La suite de cette même formulation n'est pas plus valable : "Celles-ci [les luttes revendicatives] sont les conditions objectives de la conscience, de l'expérience que la classe accumule, de l'éloignement d'un certain nombre d'ouvriers du chaos de l'idéologie dominante et de la synthèse et de la théorisation de cette expérience qui, au fil de l'histoire de la classe et de ses luttes, fait surgir une expression politique du prolétariat : expression politique qui, à un certain niveau de développement, devient le parti de classe". Dans ce cas, d'abord on attribue à la classe le rôle du parti, pour ensuite faire naître le parti dans des phases historiques déterminées, caractérisées par l'indépendance de la conscience politique de la classe elle-même. Le parti est bien le fruit historique d'une série de luttes économiques, de synthèses et d'élaborations qui proviennent de l'expérience de la lutte de classe et qui, une fois devenues tactique et stratégie, retournent à la classe pour l'orienter dans un sens révolutionnaire, rompant l'enveloppe économiste qui l'enserre.

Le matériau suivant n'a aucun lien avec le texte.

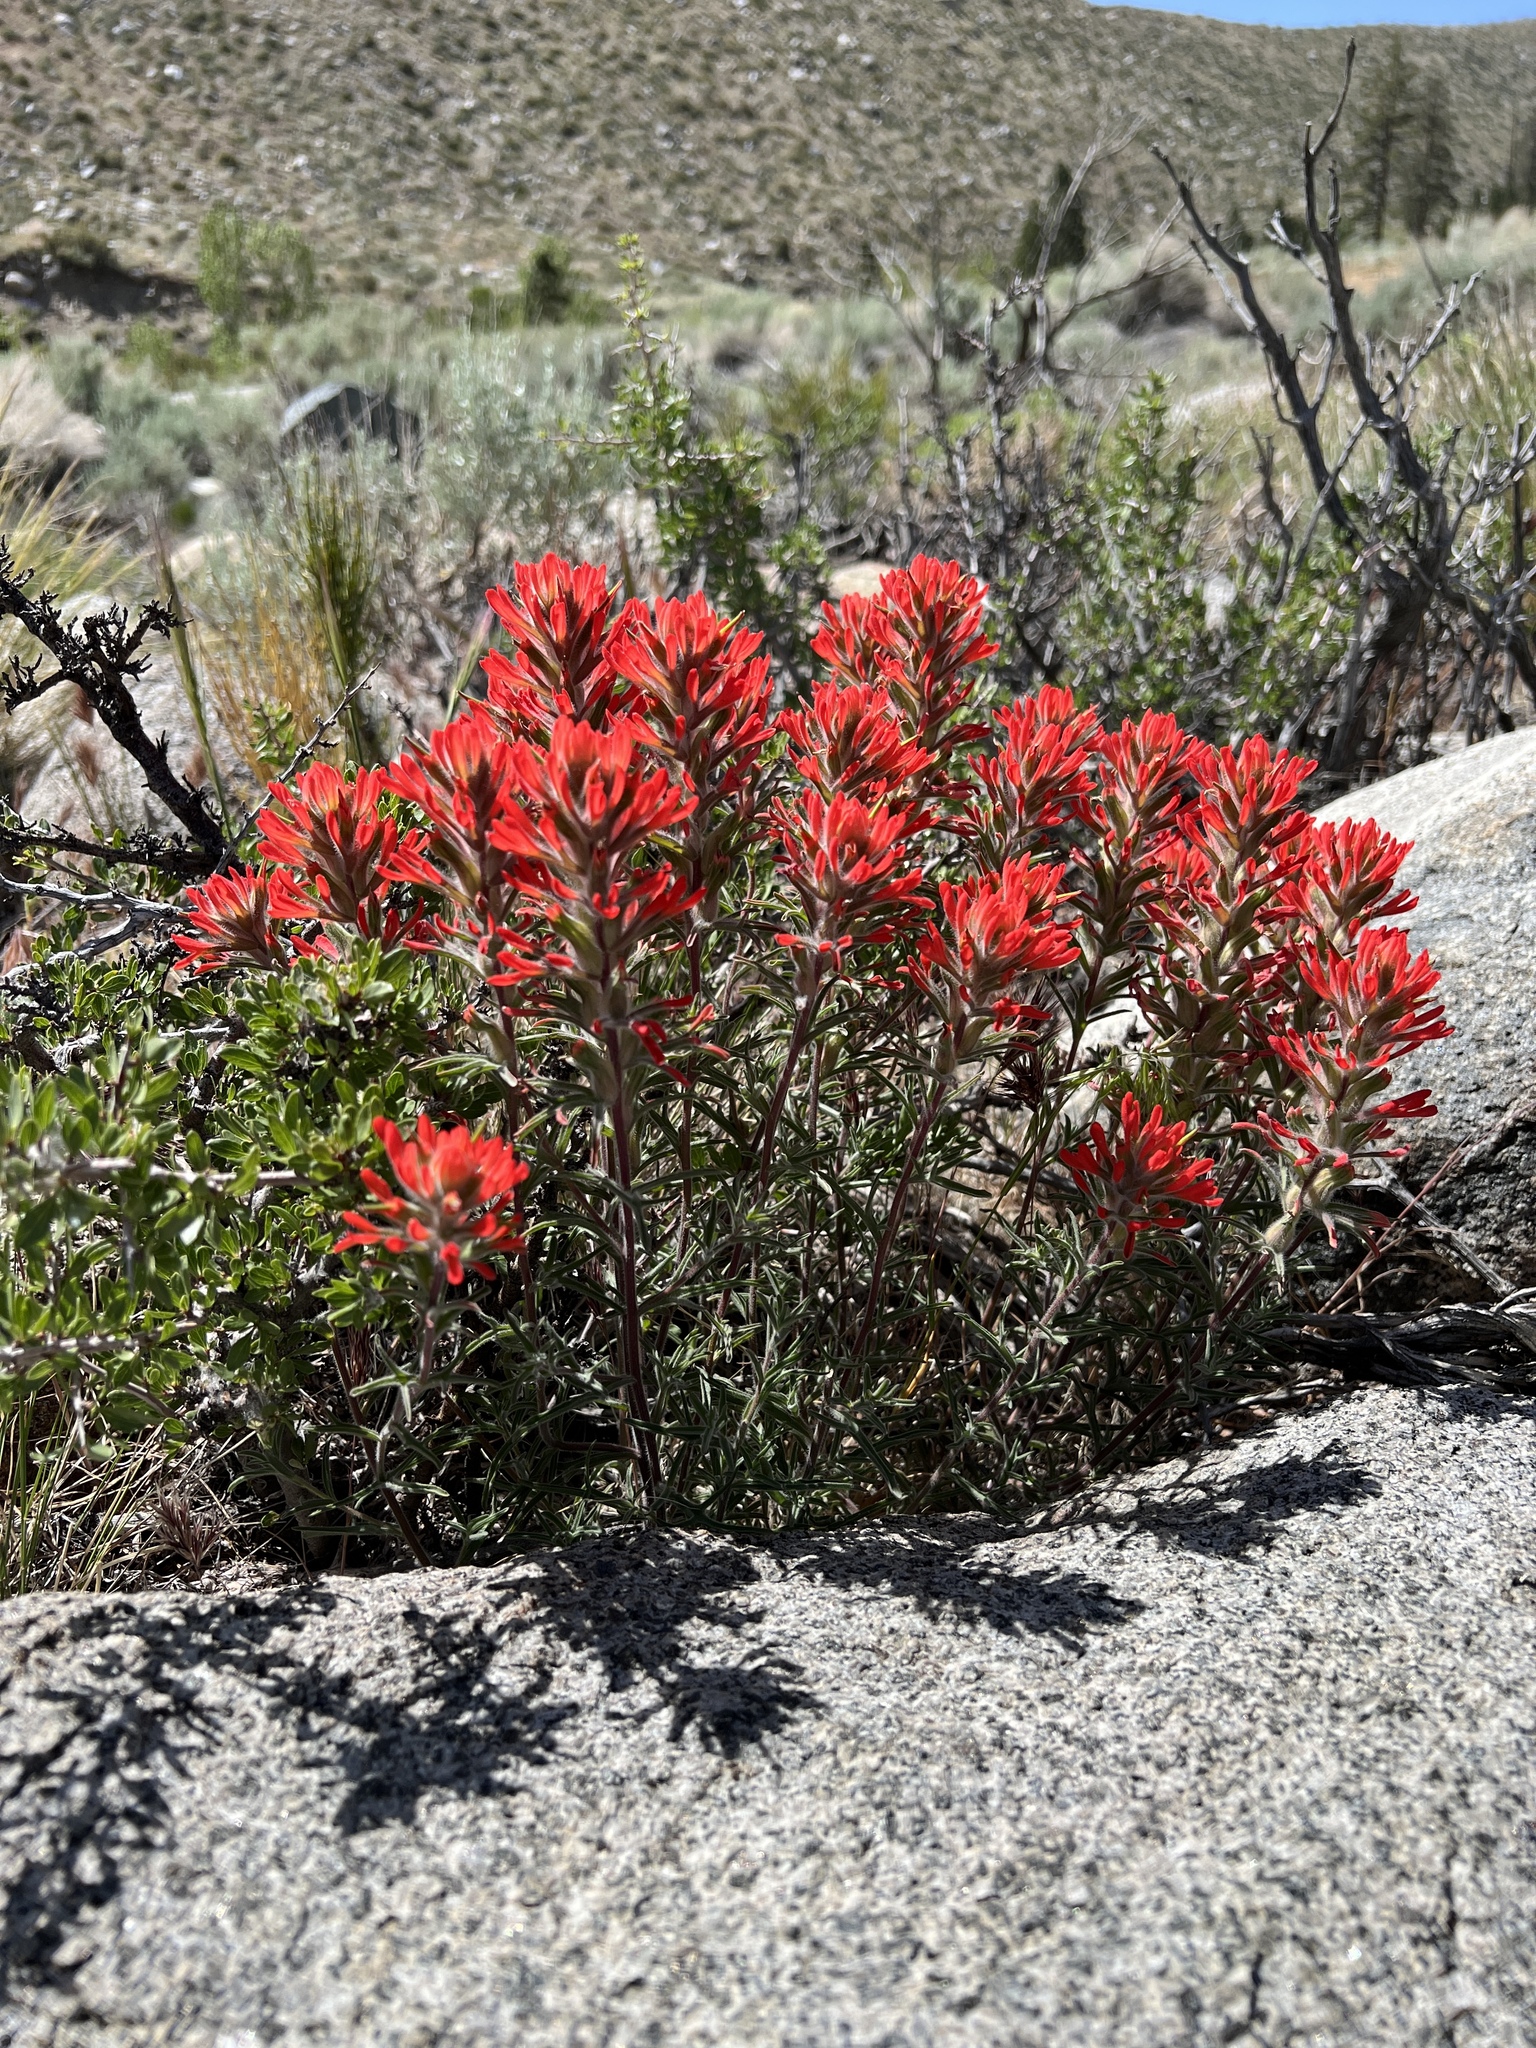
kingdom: Plantae
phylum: Tracheophyta
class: Magnoliopsida
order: Lamiales
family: Orobanchaceae
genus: Castilleja
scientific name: Castilleja chromosa
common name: Desert paintbrush
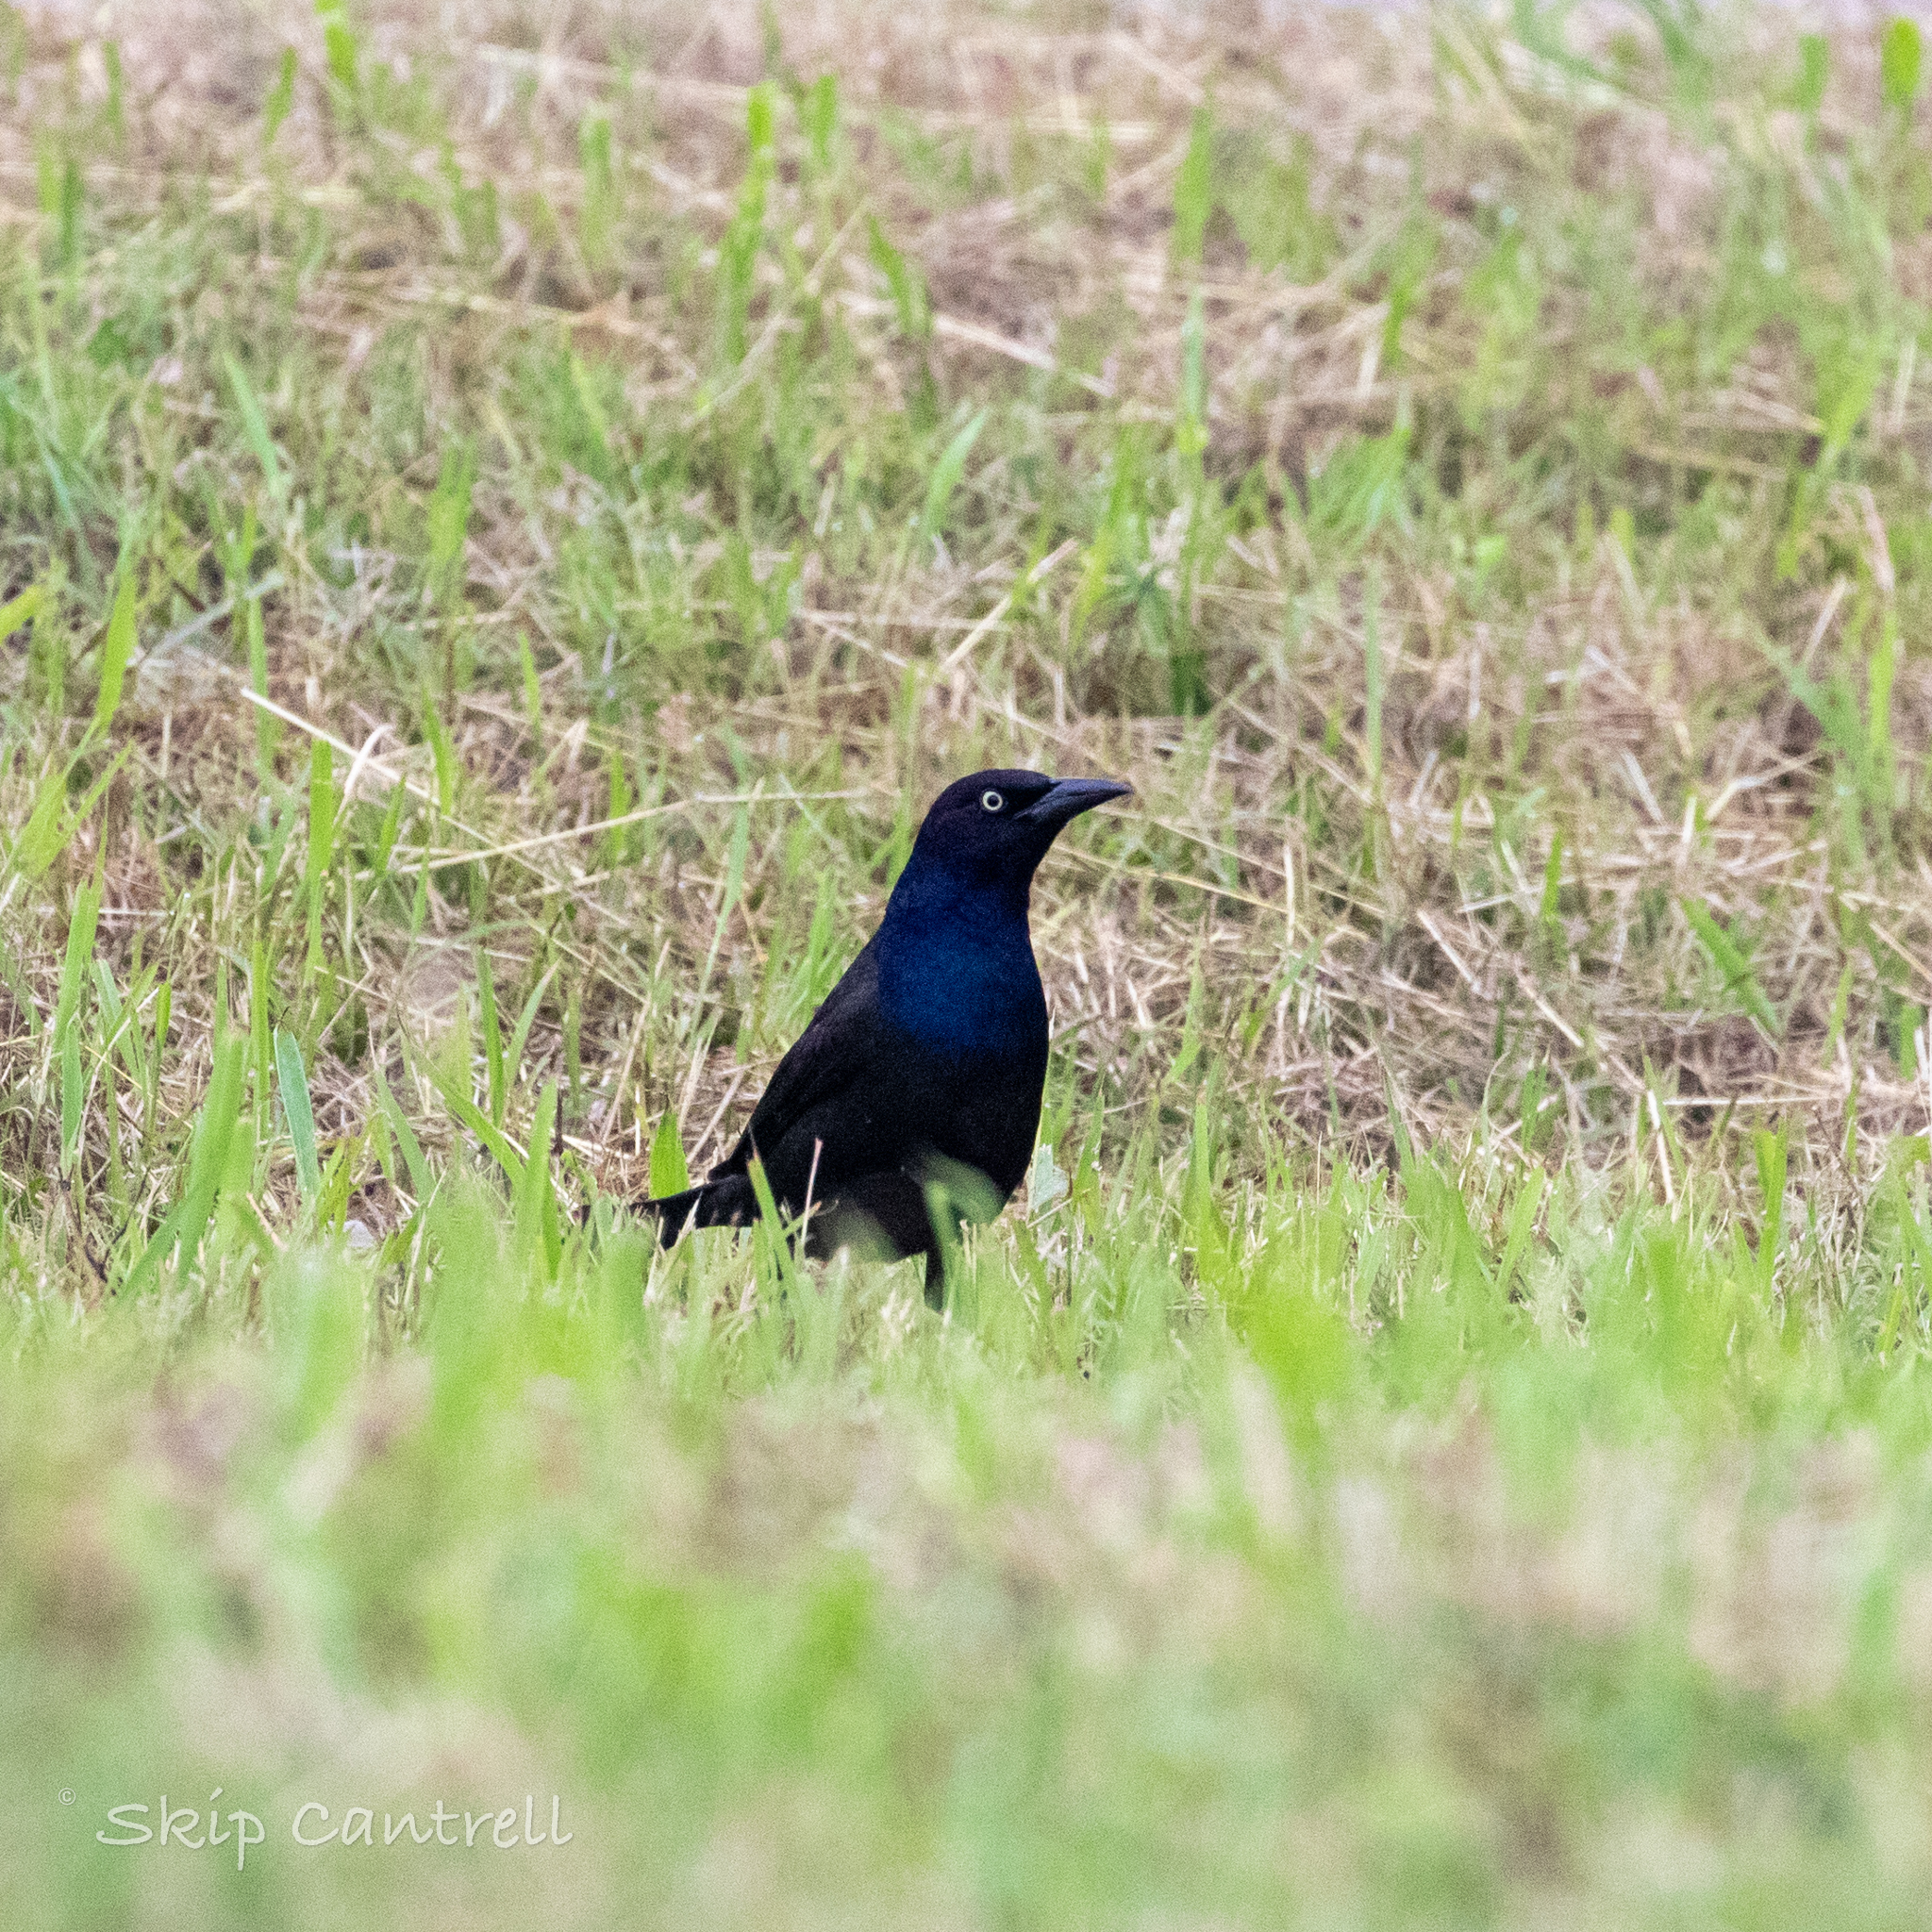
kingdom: Animalia
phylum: Chordata
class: Aves
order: Passeriformes
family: Icteridae
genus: Quiscalus
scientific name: Quiscalus quiscula
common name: Common grackle
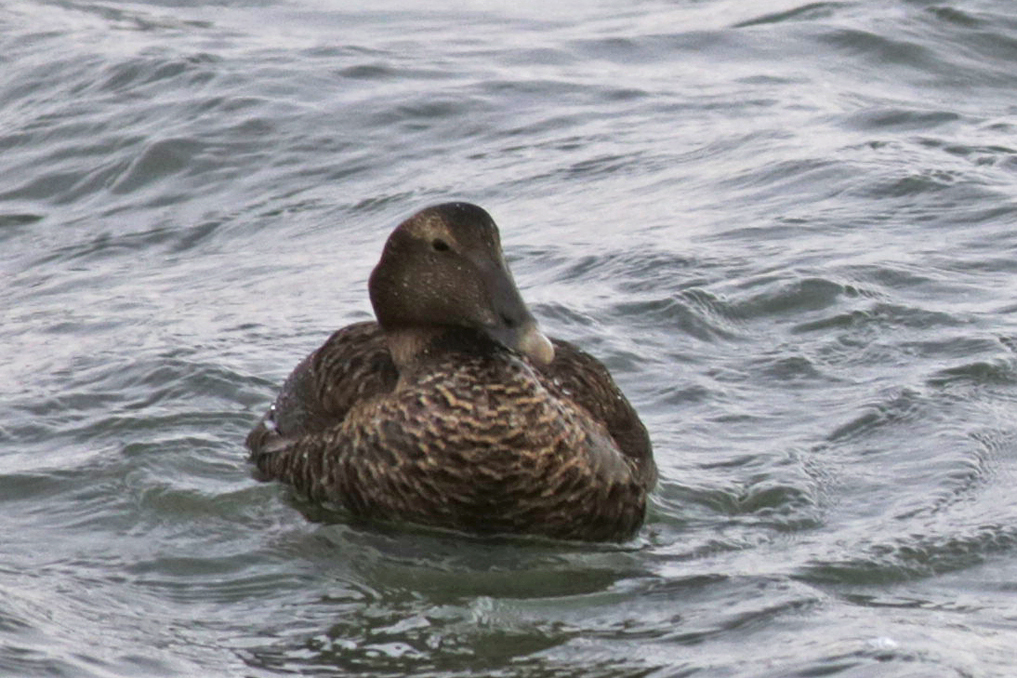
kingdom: Animalia
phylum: Chordata
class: Aves
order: Anseriformes
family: Anatidae
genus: Somateria
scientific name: Somateria mollissima
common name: Common eider
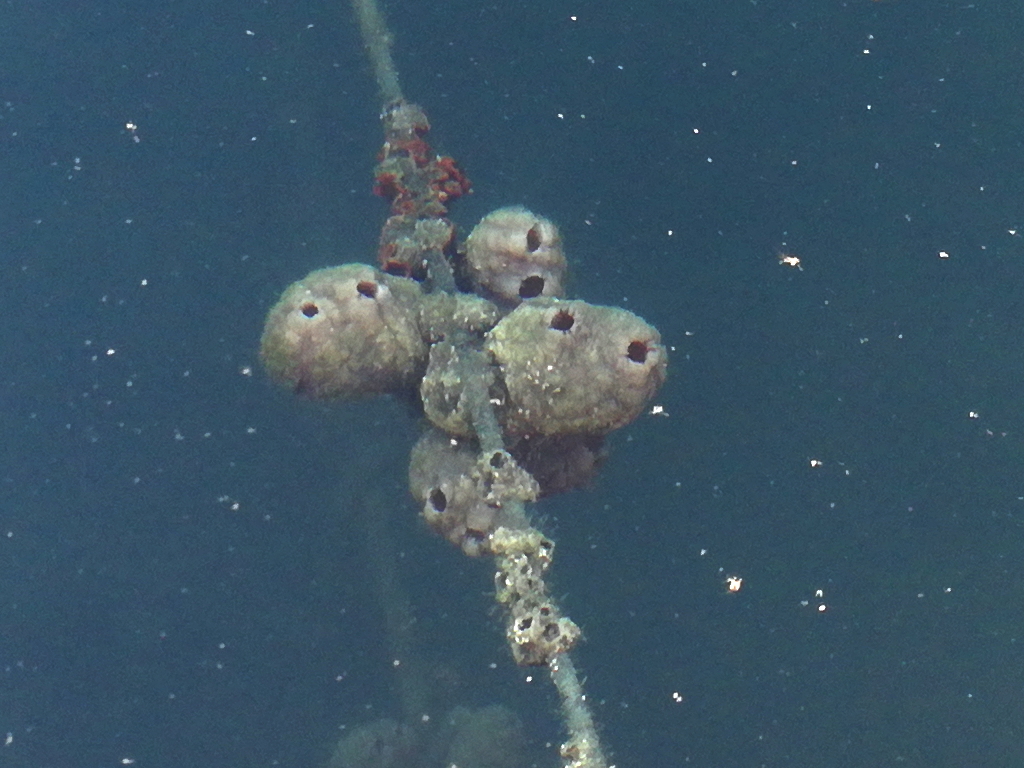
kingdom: Animalia
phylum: Chordata
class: Ascidiacea
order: Stolidobranchia
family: Styelidae
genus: Styela
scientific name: Styela plicata
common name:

Mais il ne naît pas après que la classe, dans son ensemble ait achevé indépendamment son parcours d'acquisition de la conscience ; il ne naît pas non plus à chaque reprise de la lutte de classe comme l'achèvement logique d'un parcours évolutionniste déjà tracé.

Cela dit, il nous semble avoir noté une contradiction entre ce que vous avez formulé dans le texte et ce que vous avez proposé oralement. Il ne s'agit peut-être que d'une fausse impression de notre part, mais nous aurons l'occasion de clarifier la question lors de notre prochaine rencontre.

En attendant, nous pensons que si vous nous faisiez parvenir sous forme écrite, même une esquisse, vos premières considérations, cela faciliterait beaucoup la discussion spécifique dans le cadre du parcours de confrontation que nous avons entrepris. Nous sommes tous d'accord (BIPR et FICCI) pour dire que la question parti-classe n'est pas une question académique. Au contraire : la clarté et l'accord sur cet élément fondamental de la théorie-praxis communiste est un présupposé indispensable pour ce processus d'agrégation des forces révolutionnaires cohérentes que nous souhaitons passionnément.